The fungal pathogen, Verticillium dahliae is a soil-borne pathogen of many plant species, causing vascular wilt disease. Tsolakidou et al. (2019) found that genetic modulation of ACC levels in V. dahliae affected its microsclerotia development and hyphae growth. Overexpression of ACC deaminase in V. dahliae led to increased virulence on tomato and eggplant, including enhanced wilting and greater fungal growth. On the contrary, the disruption of ACC deaminase in V. dahliae resulted in reduced virulence and less fungal biomass. To test if ACC was acting as a signal controlling plant defense, wild-type and the ethylene-insensitive mutant Never-ripe (Nr) tomato plants were treated with ACC and then infected with V. dahliae. ACC increased the resistance of both wild-type and Nr plants, suggesting that ACC and not ethylene promotes disease resistance against V. dahliae. It will be interesting to investigate if similar responses occur in other plant–pathogen interactions.

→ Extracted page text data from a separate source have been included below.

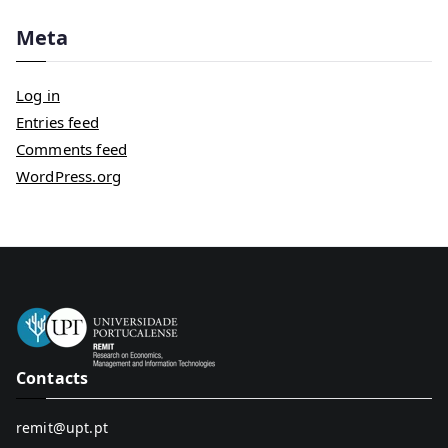
Meta
Log in
Entries feed
Comments feed
WordPress.org
Contacts
remit@upt.pt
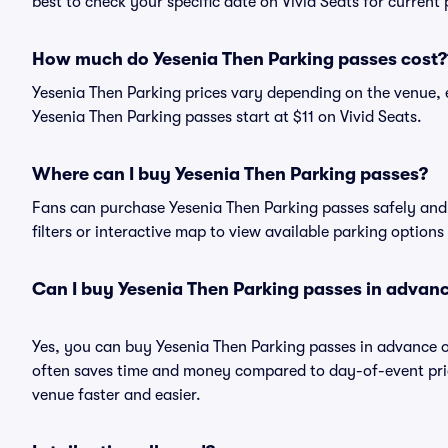
best to check your specific date on Vivid Seats for current
How much do Yesenia Then Parking passes cost?
Yesenia Then Parking prices vary depending on the venue, 
Yesenia Then Parking passes start at $11 on Vivid Seats.
Where can I buy Yesenia Then Parking passes?
Fans can purchase Yesenia Then Parking passes safely and e
filters or interactive map to view available parking options
Can I buy Yesenia Then Parking passes in advan
Yes, you can buy Yesenia Then Parking passes in advance 
often saves time and money compared to day-of-event pric
venue faster and easier.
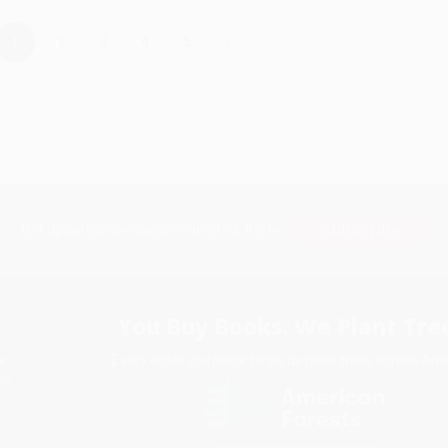
›
1
2
3
4
5
Subscribe
Get updates, specials, coupons & more
You Buy Books. We Plant Tree
Every order you place helps us plant trees across Ame
e
ce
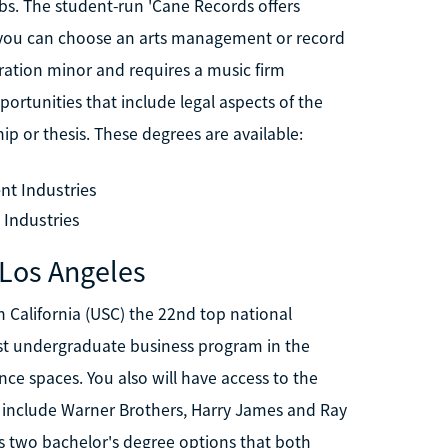
bs. The student-run 'Cane Records offers
r, you can choose an arts management or record
tration minor and requires a music firm
ortunities that include legal aspects of the
ip or thesis. These degrees are available:
nt Industries
 Industries
 Los Angeles
 California (USC) the 22nd top national
 best undergraduate business program in the
ce spaces. You also will have access to the
hat include Warner Brothers, Harry James and Ray
s two bachelor's degree options that both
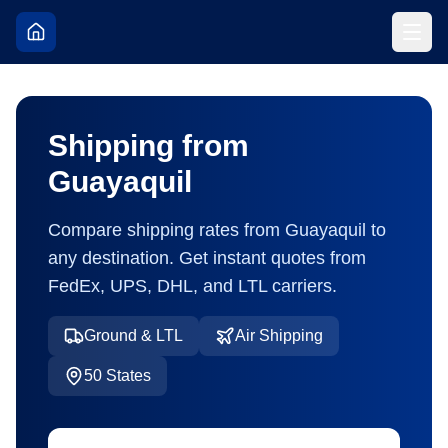
Shipping from
Guayaquil
Compare shipping rates from
Guayaquil
to
any destination. Get instant quotes from
FedEx, UPS, DHL, and LTL carriers.
Ground & LTL
Air Shipping
50
States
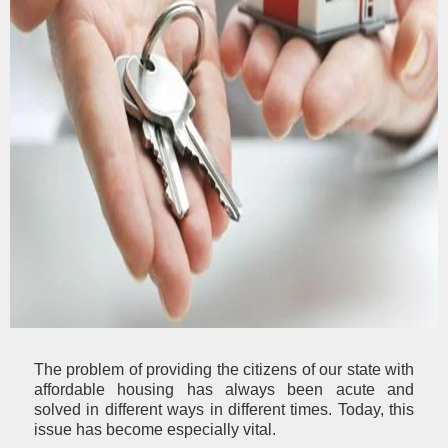
The problem of providing the citizens of our state with
affordable housing has always been acute and
solved in different ways in different times. Today, this
issue has become especially vital.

Conclusions and Outstanding Questions

An increasing number of studies have established that ACC acts as a signaling molecule beyond its function in ethylene biosynthesis (). ACC appears to be involved in regulating multiple processes, including stress responses, cell expansion, cell wall function, stomatal development, pathogen interactions, and fertilization-related events. Additional studies are needed to elucidate the mode of action of ACC and to further define its role in plant growth and development. For example, the embryo/gametophyte lethality of the octuple acs mutants (Tsuchisaka et al., 2009) raises questions about the precise basis for ACC action during gametophyte development, fertilization, or embryogenesis. The recent link between LHT and ACC uptake (Shin et al., 2014) provides tantalizing clues to the mechanisms of ACC uptake/transport, but as LHT is part of a large gene family, other amino acid transporters may also participate in ACC uptake and translocation (reviewed in Vanderstraeten and Van Der Straeten, 2017). The biological roles of ACC derivatives, including the JA-ACC, GACC, and MACC, also need to be investigated. Finally, in light of the findings presented in this review, studies that use ACC as a proxy for ethylene need to be interpreted with caution.

Figure 2

Various ACC-dependent processes. (A) The infertility of the octuple acs 2, 4, 5, 6, 7, 9, amiR acs8 acs11 mutants suggests an essential role in gametophytic and/or embryonic function (Tsuchisaka et al., 2009). (B) Role of ACC in stomatal development. ACC is required for the division of the guard mother cell (GMC) likely via the regulation of the indicated cell cycle regulators (Shin et al., 2014). (C) Overexpression of the ACC deaminase from the fungal pathogen of tomato, Verticillium dahliae, enhances its virulence, and pre-treatment of tomato plants with ACC reduced the symptoms of V. dahliae infection even in ethylene-insensitive mutants (Tsolakidou et al., 2019). (D) ACC is involved in cell wall signaling regulating anisotropic elongation of root cells (Xu et al., 2008; Tsang et al., 2011). See text for more details. Figure adapted, with permission, from Figshare [A (Bouché, 2018a); B (Bouché, 2018b); C (Davis and Mitra, 2019); D (Bouché, 2017)].

Author Contributions

Both authors wrote the manuscript.

Funding

This work has been supported by grant IOS-1856431 from the National Science Foundation.

Conflict of Interest

The authors declare that the research was conducted in the absence of any commercial or financial relationships that could be construed as a potential conflict of interest.